Hätte nicht am Ende Iris Lauterbach vom Zentralinstitut für Kunstgeschichte über den „Umgang mit Architektur als Zeitzeugnis“ gesprochen, wäre der Ertrag des Symposiums noch geringer ausgefallen. Zum einen betonte sie im Widerspruch zu der bequemen Rede, das HdK sei nach 1949 durch die Ausstellungen zur modernen Kunst von seiner NS-Belastung „gereinigt“ worden, dass man „sich immer der Geschichte des Gebäudes bewusst sein“ müsse. Zum Zweiten erläuterte sie, dass die in den frühen 70er Jahren vor der Südfassade gepflanzten Bäume eine Wiederherstellung der Prinzregentenstraße als Allee bedeutet hätten – und eben keine „Schambehaarung“, wie der frühere HdK-Direktor Chris Dercon vermeinte. Dies lässt sich auch dem neuen, beim Symposium vorgestellten Buch „Geschichten im Konflikt“ entnehmen, das mit vielen Abbildungen die Geschichte des Hauses von der Eröffnung 1937 bis zum Jahr 1955 dokumentiert, als es vollständig von der amerikanischen Militärregierung zurückgegeben wurde (Sieveking Verlag, 34,90 Euro). Ein positiver Beifang des Symposiums ist außerdem die von Sabine Brantl eingerichtete, bis 4. Februar 2018 laufende Ausstellung „München Sommer 1937“ in der Archiv-Galerie des HdK: Faksimilierte Dokumente und mehrere Filme konfrontieren die Einweihung des NS-Kunsttempels mit der am Tag darauf eröffneten Femeschau „Entartete Kunst“.
Wie soll es mit dem großen Haus (175 Meter lang, 75 Meter breit) weitergehen? Was die internen Konflikte angeht, ist weniger der bis 2021 bestallte Direktor Enwezor in Gefahr als der Finanzchef Marco Graf von Matuschka. So haben die Träger des Hauses beschlossen, dem künstlerischen Leiter einen neuen kaufmännischen Direktor als Kontrolle an die Seite zu stellen. Selbst eine Verstaatlichung der Kunsthalle, die sich derzeit auch durch Sponsoren finanziert, ist nicht mehr ausgeschlossen. Im kommenden Herbst will der Landtag zudem über die Sanierung des HdK entscheiden. Beim Symposium hatte der Hauptkurator Ulrich Wilmes überraschenderweise eingeräumt, dass die Pläne von Chipperfield „nur Ideenskizzen“ seien.

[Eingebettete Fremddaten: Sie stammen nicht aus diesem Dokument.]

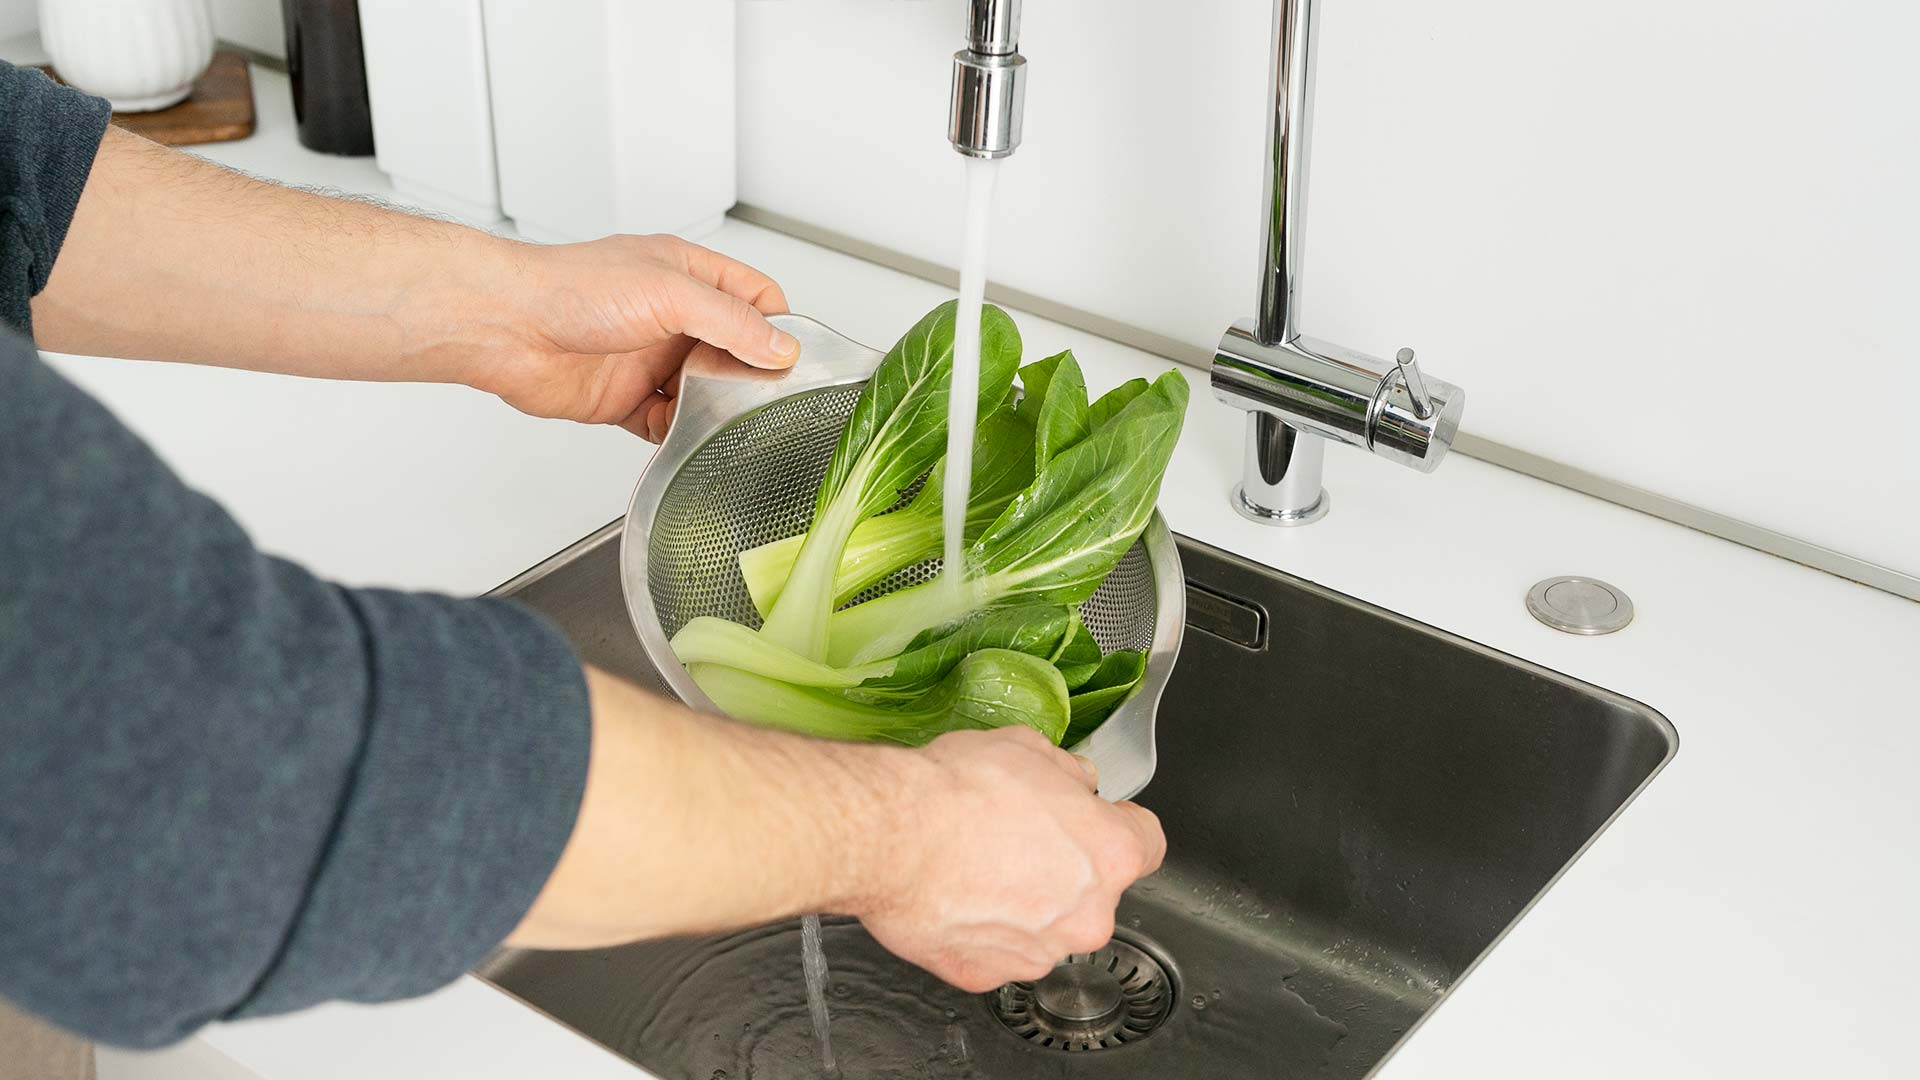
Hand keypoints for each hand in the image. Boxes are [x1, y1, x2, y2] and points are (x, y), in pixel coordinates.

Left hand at [467, 234, 797, 440]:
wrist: (507, 327)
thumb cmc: (571, 289)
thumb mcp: (670, 292)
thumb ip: (731, 322)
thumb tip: (780, 348)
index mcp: (686, 274)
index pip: (754, 296)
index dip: (778, 325)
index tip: (793, 356)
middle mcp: (670, 315)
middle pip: (732, 349)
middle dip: (749, 374)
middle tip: (764, 396)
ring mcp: (648, 358)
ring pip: (702, 391)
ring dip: (714, 408)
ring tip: (725, 420)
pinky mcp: (625, 397)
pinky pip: (666, 422)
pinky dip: (678, 433)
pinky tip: (684, 436)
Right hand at [855, 726, 1166, 991]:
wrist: (890, 835)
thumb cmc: (958, 790)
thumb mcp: (1027, 748)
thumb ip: (1068, 772)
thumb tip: (1077, 782)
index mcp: (1112, 855)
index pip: (1148, 843)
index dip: (1118, 825)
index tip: (1095, 819)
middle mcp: (1087, 914)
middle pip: (1094, 892)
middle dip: (1065, 869)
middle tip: (1017, 839)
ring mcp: (1038, 953)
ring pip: (1046, 927)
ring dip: (1024, 904)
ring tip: (976, 868)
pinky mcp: (987, 976)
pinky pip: (997, 952)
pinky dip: (981, 932)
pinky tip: (954, 897)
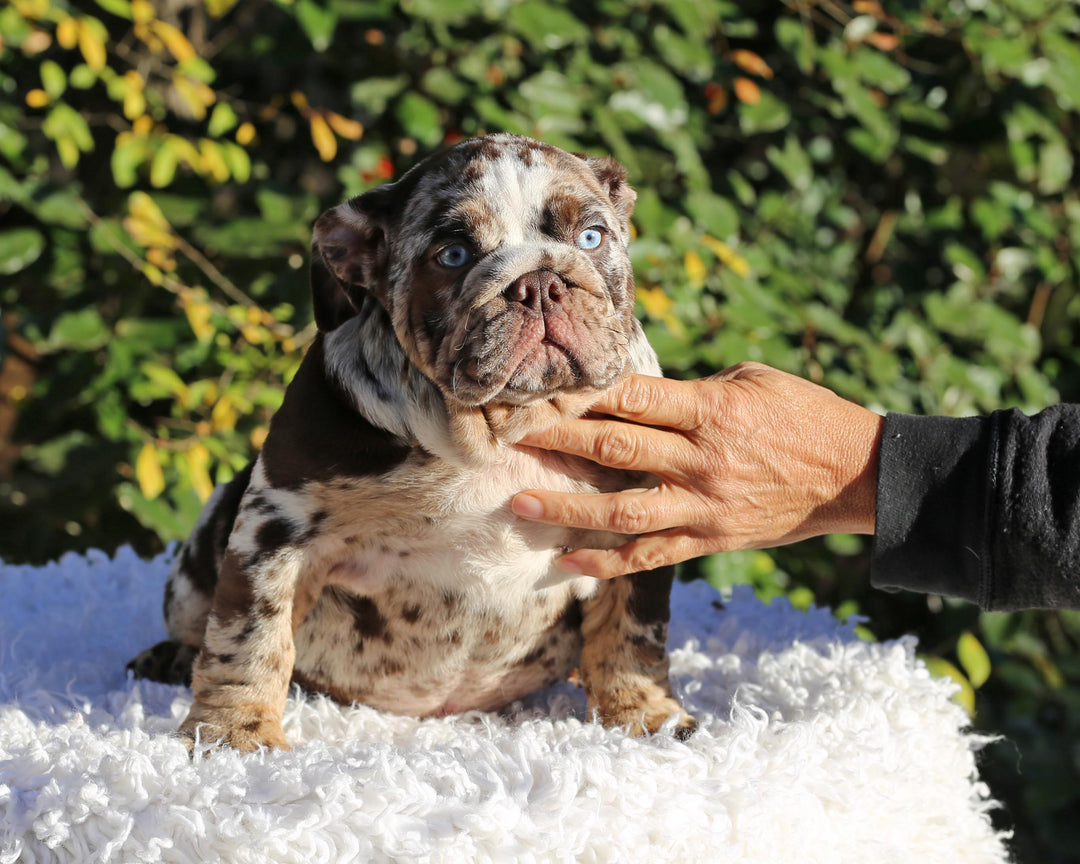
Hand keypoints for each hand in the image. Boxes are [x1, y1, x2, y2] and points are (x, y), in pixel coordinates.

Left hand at [512, 362, 883, 578]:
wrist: (854, 474)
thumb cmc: (801, 413)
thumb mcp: (750, 381)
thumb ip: (690, 389)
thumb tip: (633, 393)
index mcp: (710, 410)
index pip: (630, 397)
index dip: (578, 393)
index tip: (535, 388)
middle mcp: (700, 460)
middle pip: (614, 450)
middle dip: (555, 441)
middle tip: (505, 437)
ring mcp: (703, 505)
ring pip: (622, 511)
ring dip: (566, 508)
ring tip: (518, 505)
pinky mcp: (709, 539)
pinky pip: (649, 555)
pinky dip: (606, 561)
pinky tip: (566, 561)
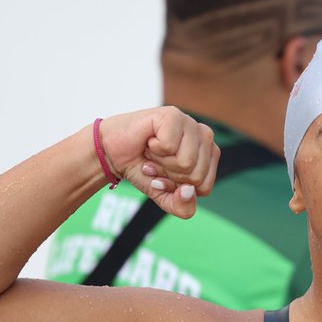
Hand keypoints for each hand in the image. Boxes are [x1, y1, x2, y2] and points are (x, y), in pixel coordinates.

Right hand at [96, 107, 219, 217]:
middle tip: (157, 162)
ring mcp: (191, 124)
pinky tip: (150, 140)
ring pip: (186, 162)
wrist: (112, 153)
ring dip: (161, 162)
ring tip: (153, 152)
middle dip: (169, 176)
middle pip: (197, 176)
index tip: (165, 175)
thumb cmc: (142, 169)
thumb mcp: (164, 196)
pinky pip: (170, 146)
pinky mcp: (174, 115)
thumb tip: (188, 191)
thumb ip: (181, 206)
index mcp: (209, 156)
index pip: (204, 187)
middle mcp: (204, 137)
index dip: (178, 187)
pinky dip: (154, 149)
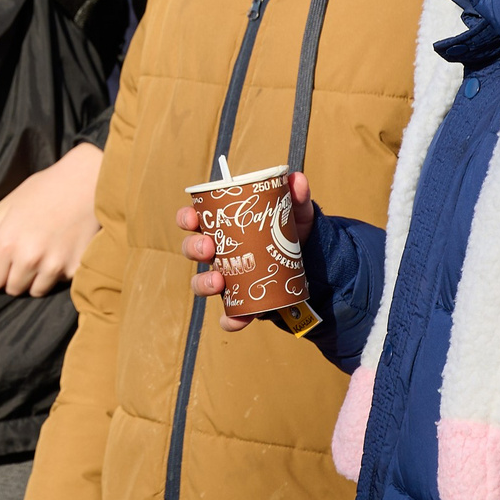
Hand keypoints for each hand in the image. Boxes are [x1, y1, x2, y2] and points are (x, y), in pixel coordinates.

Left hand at [0, 143, 102, 296]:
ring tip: (45, 251)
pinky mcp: (77, 269)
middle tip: (27, 251)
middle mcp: (30, 259)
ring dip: (37, 278)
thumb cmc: (43, 191)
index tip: (2, 259)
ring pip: (36, 290)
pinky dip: (59, 273)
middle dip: (15, 275)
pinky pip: (60, 284)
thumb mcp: (6, 209)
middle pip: (12, 289)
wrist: (86, 182)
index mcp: (7, 244)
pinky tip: (63, 250)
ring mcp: (55, 266)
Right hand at [182, 170, 315, 331]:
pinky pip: (228, 315)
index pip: (194, 219)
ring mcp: (227, 279)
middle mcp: (219, 253)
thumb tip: (296, 179)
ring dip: (204, 283)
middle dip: (193, 248)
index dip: (186, 218)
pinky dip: (230, 319)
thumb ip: (296, 197)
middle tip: (208, 247)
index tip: (192, 218)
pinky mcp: (242, 303)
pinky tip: (237, 319)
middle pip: (193, 250)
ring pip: (202, 283)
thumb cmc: (293, 233)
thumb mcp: (296, 214)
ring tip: (218, 281)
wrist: (313, 267)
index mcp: (224, 227)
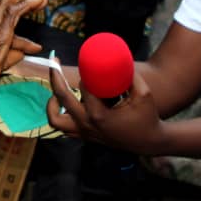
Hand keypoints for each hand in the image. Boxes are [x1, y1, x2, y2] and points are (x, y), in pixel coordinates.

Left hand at [46, 69, 166, 154]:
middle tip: (54, 62)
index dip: (85, 73)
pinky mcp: (85, 137)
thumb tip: (119, 57)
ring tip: (56, 90)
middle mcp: (87, 125)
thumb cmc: (146, 117)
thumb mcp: (143, 94)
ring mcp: (84, 133)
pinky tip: (64, 104)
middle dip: (56, 77)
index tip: (87, 63)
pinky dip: (58, 116)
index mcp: (99, 115)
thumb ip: (131, 76)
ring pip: (55, 119)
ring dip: (52, 103)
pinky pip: (63, 129)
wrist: (148, 142)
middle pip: (62, 97)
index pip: (84, 87)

Nun will man es aber genauer wissen! Im zweistufigen, europaweit ausgelobten VOF-Verfahren zur Sanierung des HdK wurden fünf Architekturbüros ausgewählt, vier davon haben in der Endrunde teilgenommen. Was etwa Kühn Malvezzi & Braun und Partner (Berlin) oder gmp (Hamburg) vorgeschlagen haben, ist bislang öffentlich nicht gezeigt worden. Warum? Die große Krise des HdK kann nur bereinigt werden, wenn das Haus alle Karten auf den Tisch legt, sprich: die bürgerschaftliche Öffentlichkeit einbezieht.